• [Data supplied]

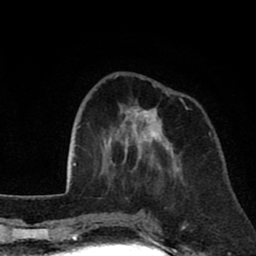
Breast MRI (dynamic contrast-enhanced), one axial slice; slice 25 of 80 in the series (ordered by position); cropped to one breast; dynamic contrast-enhanced series, time point 2 of 8 at this slice position (early post-contrast); 1.5 T; TE 2.6 ms, TR 6.1 ms; 2 mm slice thickness; 256 × 256 image matrix, field of view 160 × 160 mm. Female patient.
Annotated regions visible in this slice (semi-automatic segmentation, software-assisted and operator-edited):
- enhancing-tissue mask used for the functional tumour volume (all voxels passing the contrast-enhancement thresholds inside the analysis volume; usually the tumour): box from (x=100, y=75) to (x=190, y=174) px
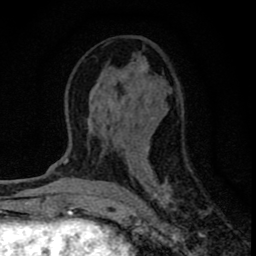
Breast MRI (dynamic contrast-enhanced), one axial slice; slice 37 of 80 in the series (ordered by position); cropped to one breast; dynamic contrast-enhanced series, time point 2 of 8 at this slice position (early post-contrast); 1.5 T; TE 2.8 ms, TR 7.7 ms; 256 × 256 image matrix, field of view 130 × 130 mm. Female patient.
Annotated regions visible in this slice (semi-automatically segmented with operator editing):
- enhancing-tissue mask used for the functional tumour volume (all voxels passing the contrast-enhancement thresholds inside the analysis volume; usually the tumour): box from (x=91, y=106) to (x=183, y=211) px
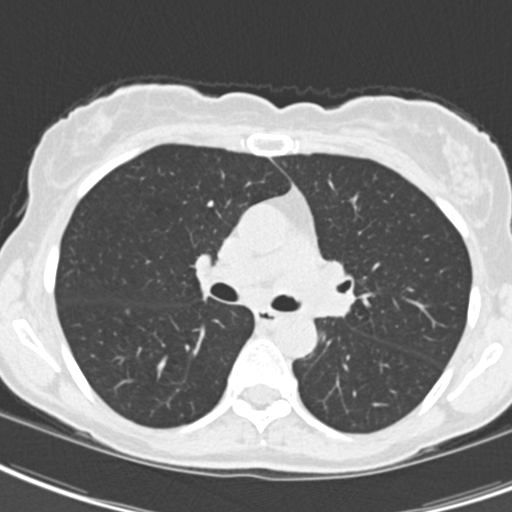
Low-dose screening chest CT, one axial slice. Position 123 of 189 along the scan axis. Reconstruction kernel B30f. Lung window (W 1500 / L -600 HU). 2 mm slice thickness. 512 × 512 image matrix.
Outlined on this slice (expert manual segmentation):
- lesion 2 (tumor, hilum of left lung): bounding box [x1, y1, x2, y2] px = [292, 262, 354, 316]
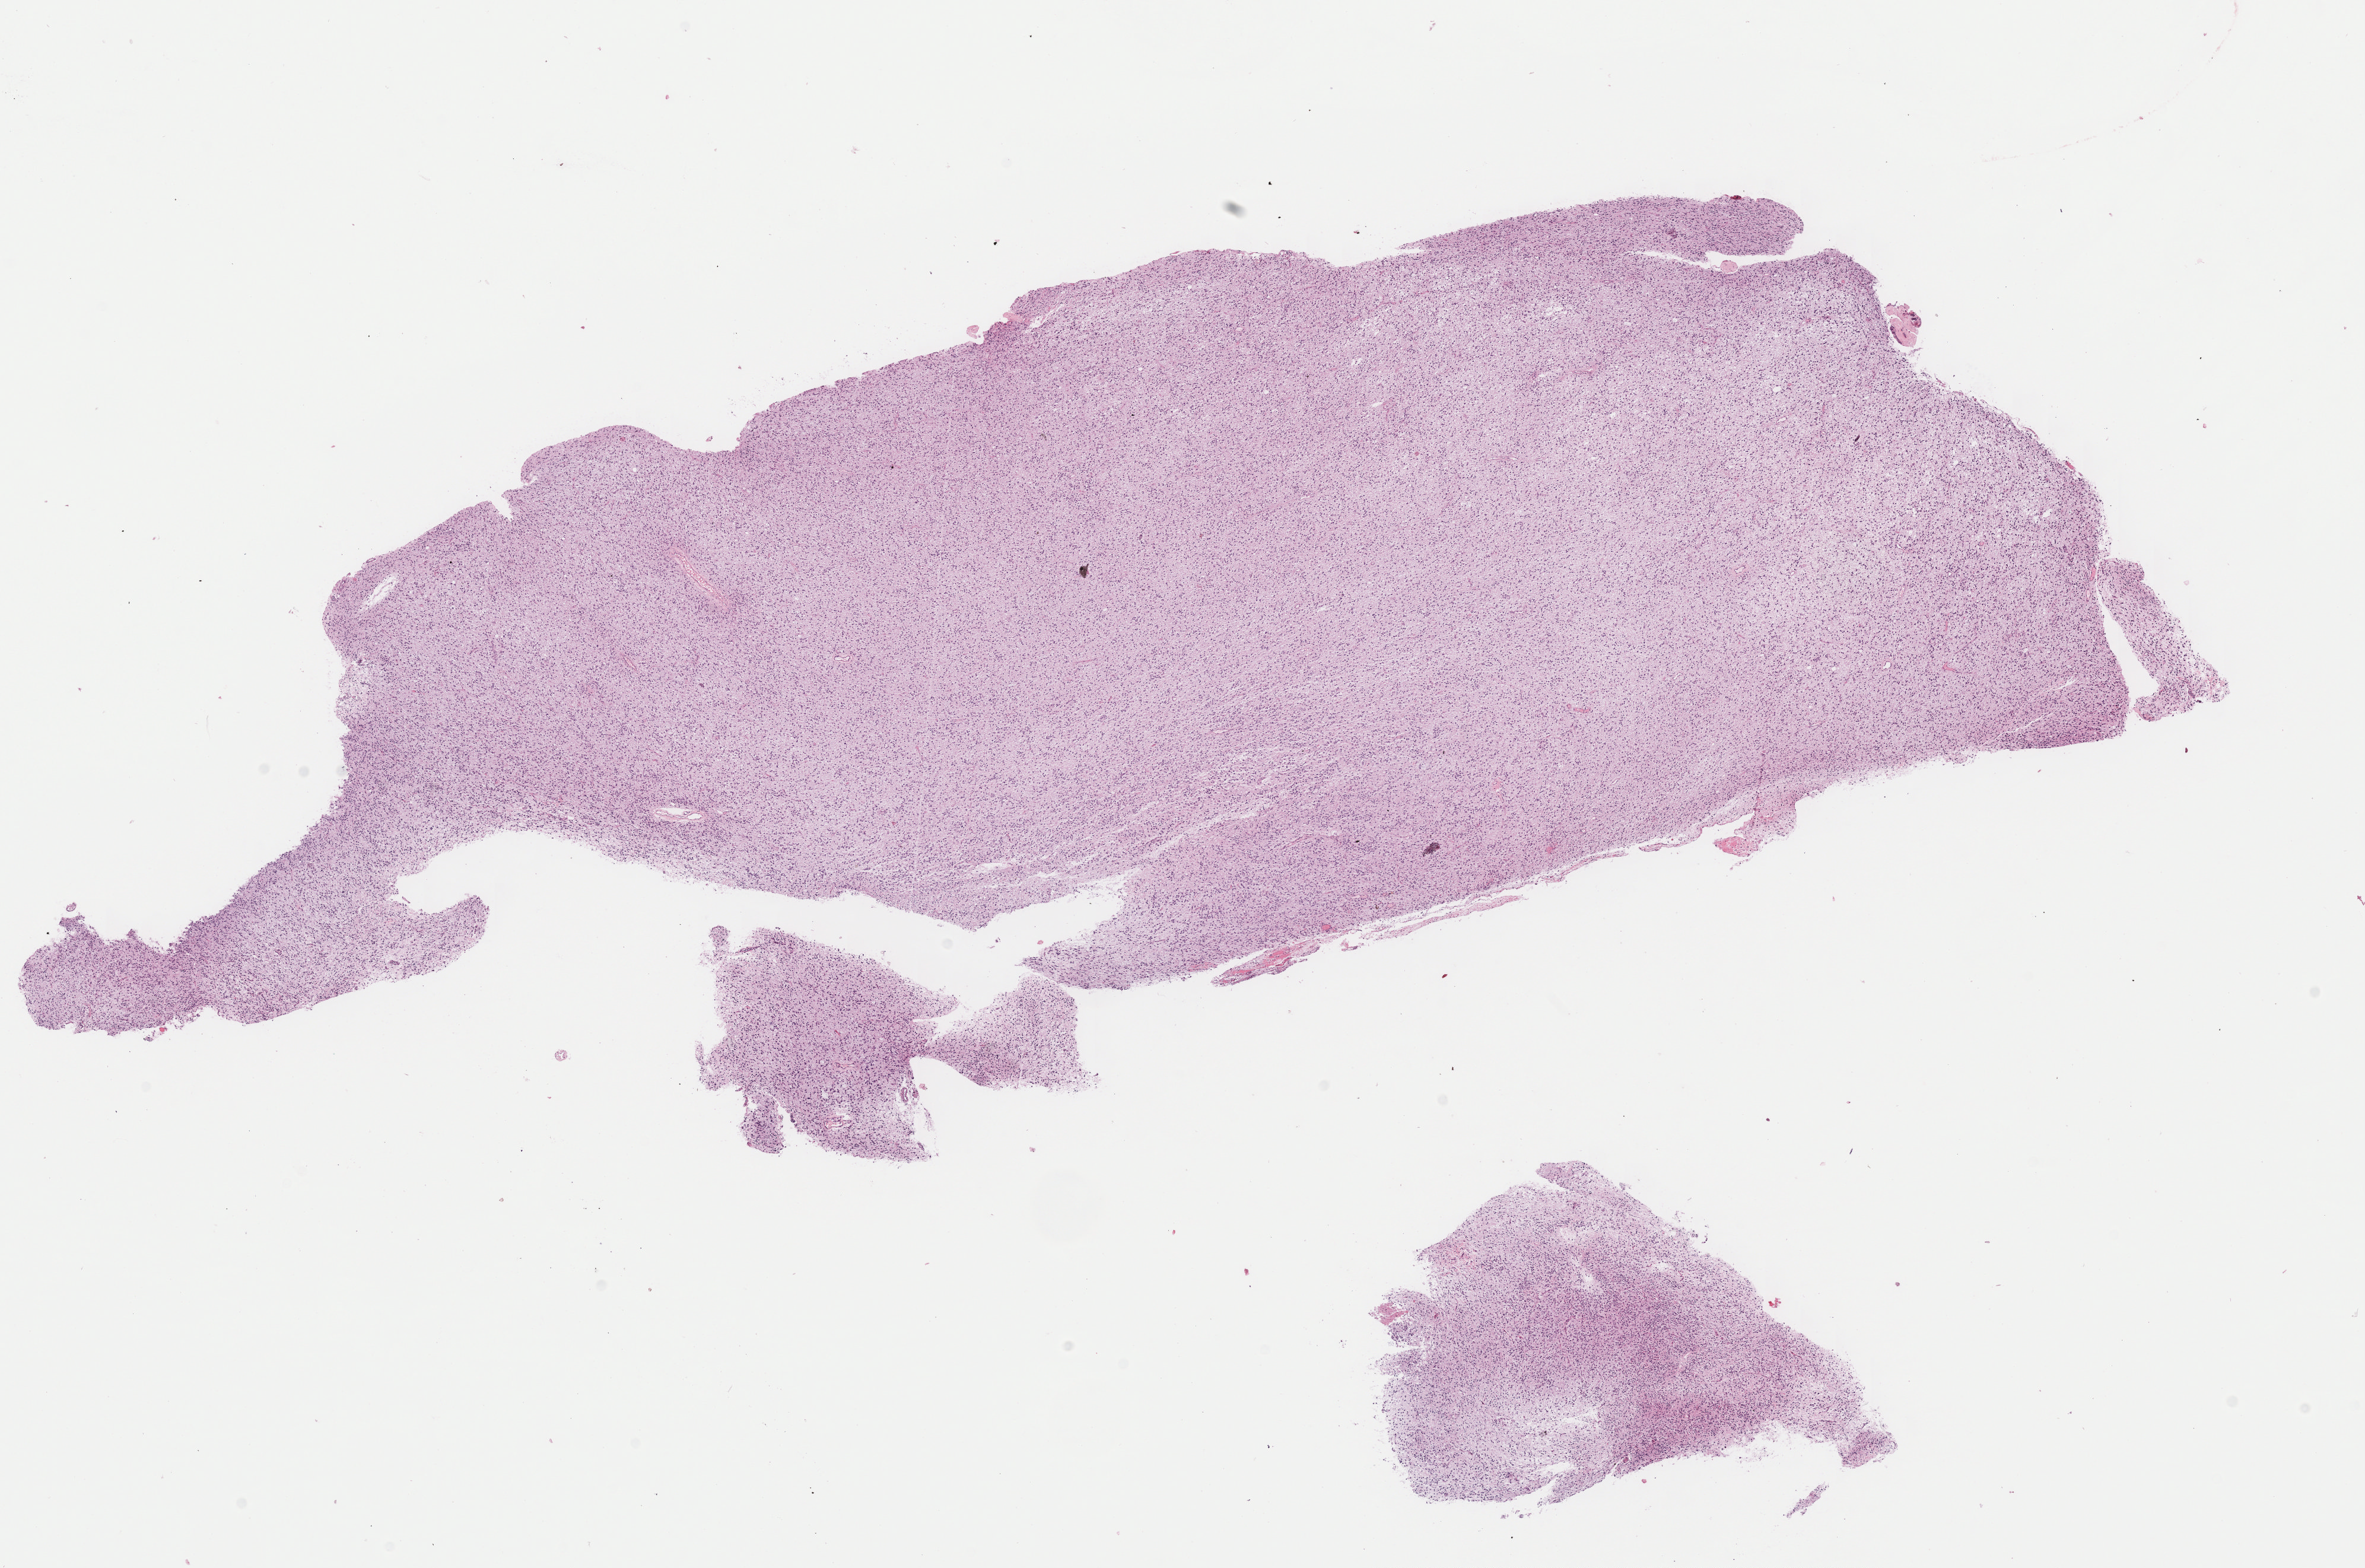
Digitized H&E-stained tissue section (whole slide) — whole scanned area (about 15.7 x 10.4 mm) shown as a low-resolution overview, formalin-fixed paraffin-embedded (FFPE) diagnostic section, sample: primary tumour, brain. Male patient; age at initial diagnosis 32 years. Histologic grade: G3 (poorly differentiated).
• histologic diagnosis: Astrocytoma, anaplastic (temporal lobe)
• laterality: right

• [Exercise objective] Go over the data and return every line that includes the word "Annotated".

• [Task output]
Annotated regions visible in this slice (semi-automatic segmentation, software-assisted and operator-edited):
Annotated regions visible in this slice (semi-automatically segmented with operator editing):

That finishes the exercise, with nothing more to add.